Hi
I have a grid and I need to know in advance what the grid height will be . The cells height are Auto Height and the grid column widths are fixed.
By default the grid adjusts the height of the cells according to the width and the amount of text . That is Ok but I want to know in advance what the height of each cell is going to be , and for that I need to know how many lines of text are going to be in the cell. I tried measuring the text on a canvas for each cell and then dividing by the width of the cell, but the problem is that the cell (or the IText not sure who ) does word wrap , so sometimes the height will actually be more becuase it tries not to break up the words and for that it sometimes uses more lines.

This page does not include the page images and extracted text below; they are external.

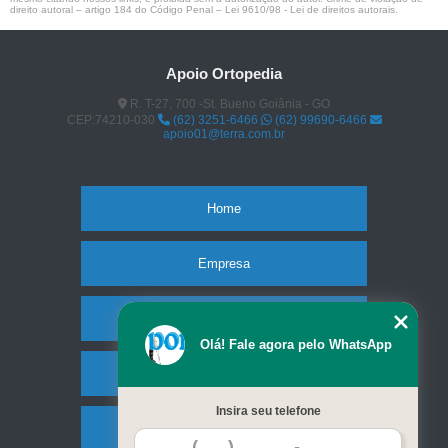
direito autoral – artigo 184 do Código Penal –
Lei 9610/98 - Lei de direitos autorais
.
Apoio Ortopedia
R. T-27, 700 -St. Bueno Goiânia - GO
CEP:74210-030
(62) 3251-6466
(62) 99690-6466
apoio01@terra.com.br
Home
Empresa
Missão
Olá! Fale agora pelo WhatsApp
Produtos
Insira seu telefone
Contato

I already asked a question on how to remove the Word Wrap feature , but I would also like to know how I can calculate the actual height with word wrap . What is the algorithm it used to calculate how to break up the text into different lines. If there is an easy way for me to find out how many lines of text there are in each cell then I think that would be the best solution.
Thanks.
I'm not sure that there's an easy way to do this. The Documents engine does its measuring in several passes, and is also dependant on the parent/sibling elements and how much space they take up. Since the Documents engine will not break apart words when wrapping, what you could do is measure each word, and if there isn't enough space for that word, you know it's on the next line, so you could continue your measuring that way. There is a static private method in the GraphicsProxy class in the Documents assembly called BuildMultiLineString that you could take a look at that basically does this, taking into account spaces and newlines.
-Matt
Hi Matt
I had a look and I also did some debugging into the Text.cs to see what happens. The answer is more or less in the methods ComposeUnits where they create word units from the text and ComposeBody where the body.ActiveHeight is calculated. Each time they add a new word and check the total against the available width and see if it fits in , if not it adds more height. didnt go into exact details but it looks pretty straigth forward. at the end they adjust the body.ActiveHeight.